Notice that in the for loop, we have iterated over a selection object. The selection the object is essentially a list and its elements also have the css method and can use selectors inside on their children. This is what we did in line 35. Then in the dictionary, we extracted text from all the <td> selections by using the pseudo selector text and calling the get method on it. However, in the value of the food key, we used a list comprehension. This is because there was a <br> tag at the end of the body of the <td> which will yield an empty string (because tags and texts are treated separately. I would recommend you to play and ponder with selectors).

Running the spider

As mentioned before, we left the web app running. Now, we will first list all spiders available using the following command:

scrapy list

We can see that the countryfood spider is listed. Now we are good to go! Enter the following command to run the spider:

scrapy crawl countryfood -L WARN -o -:jl

Here, the command crawl tells Scrapy to start a spider. The -L option sets the log level from debug to WARN. This is helpful because otherwise, Scrapy will produce a lot of log output including the items it has scraped. the -o option specifies the output file and format. Here, -:jl is a value passed for the -o option which is saying that set the output file to stdout and format to JSON lines. And the colon is separating these two values. Usually, we use JSON lines instead of JSON because, if it produces a lot of output, JSON will not scale very well.

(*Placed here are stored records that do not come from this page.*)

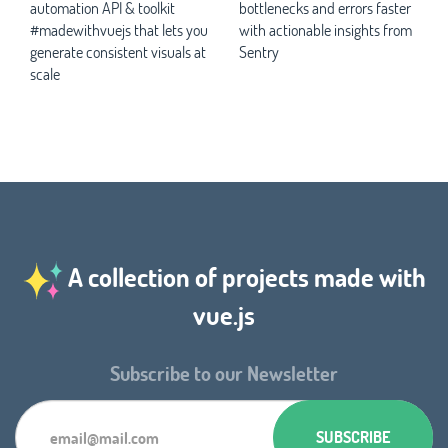
automation API & toolkit
bottlenecks and errors faster
#madewithvuejs that lets you
with actionable insights from
generate consistent visuals at
Sentry
scale
A collection of projects made with
vue.js
Subscribe to our Newsletter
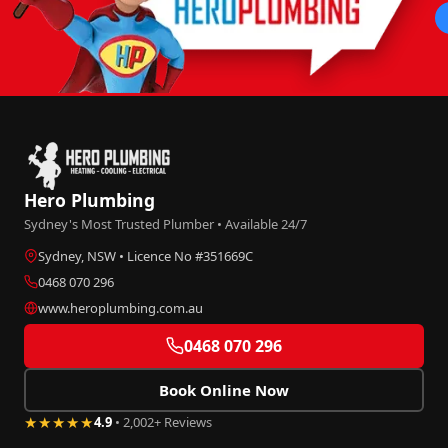
Hero Plumbing
Sydney's Most Trusted Plumber • Available 24/7
Sydney, NSW • Licence No #351669C
0468 070 296
www.heroplumbing.com.au
0468 070 296
Book Online Now
★★★★★
4.9
• 2,002+ Reviews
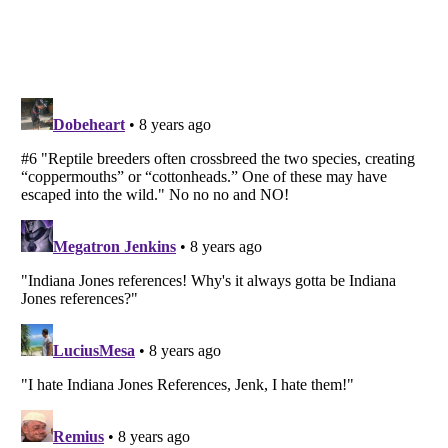
Listverse
is a Trademark of Listverse Ltd
Copyright (c) 2007–2026 Listverse Ltd
All Rights Reserved |
Terms Of Use
|
Privacy Policy
|
Cookie Policy
Your Privacy Choices
Do not share or sell my personal information
Notice at Collection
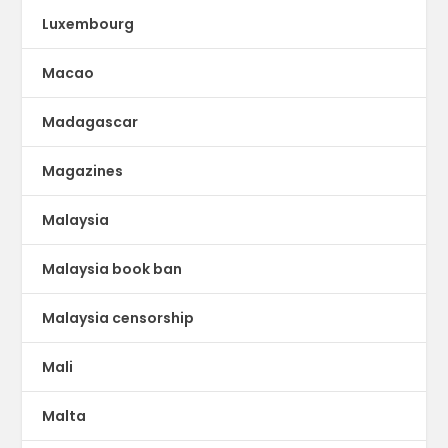
Luxembourg
Macao
Madagascar
Magazines
Malaysia
Malaysia book ban
Malaysia censorship
Mali
Malta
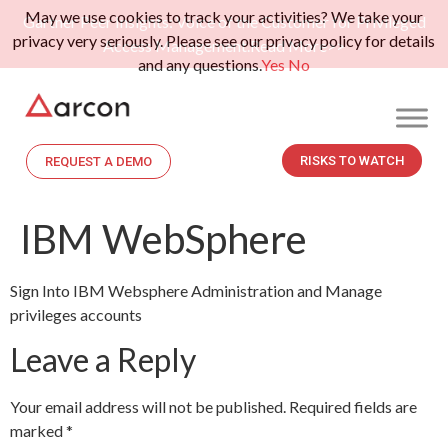
May we use cookies to track your activities? We take your
Gartner Peer Insights: Voice of the Customer for Privileged
privacy very seriously. Please see our privacy policy for details
Access Management.
Read More>>
and any questions.
Yes
No
RISKS TO WATCH
REQUEST A DEMO
IBM WebSphere
Sign Into IBM Websphere Administration and Manage
privileges accounts
Leave a Reply
Your email address will not be published.
Required fields are
marked
*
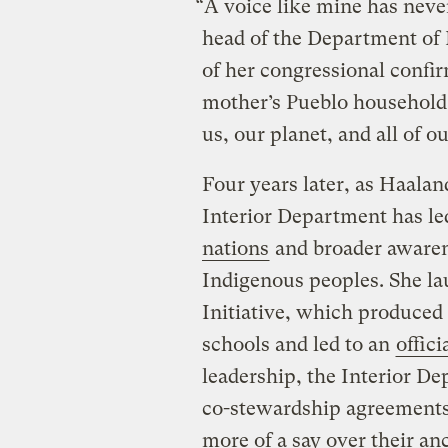
“A voice like mine has never
head of the Department of 
of her congressional confi
mother’s Pueblo household ma
us, our planet, and all of o
Four years later, as Haalan
Interior Department has le
nations
and broader awarene
Indigenous peoples. She l
Initiative, which produced 
schools and led to an
offic
leadership, the Interior D
co-stewardship agreements
more of a say over their an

Here is the final code for the tutorial.

The final directory tree:

scraper/
├── scraper
│   ├── scraper
│   │   ├── __init__.py
│   │   ├── items.py
│   │   ├── middlewares.py
│   │   ├── pipelines.py
│   │   ├── settings.py
│   │   └── spiders
│   │       ├── countryfood.py
│   │       ├── __init__.py
│   └── scrapy.cfg
└── webapp
    ├── __init__.py
    └── templates
        ├── base.html
        ├── food_by_country.html
        ├── index.html
        └── login.html

Wish you the best of luck on your scraping journey!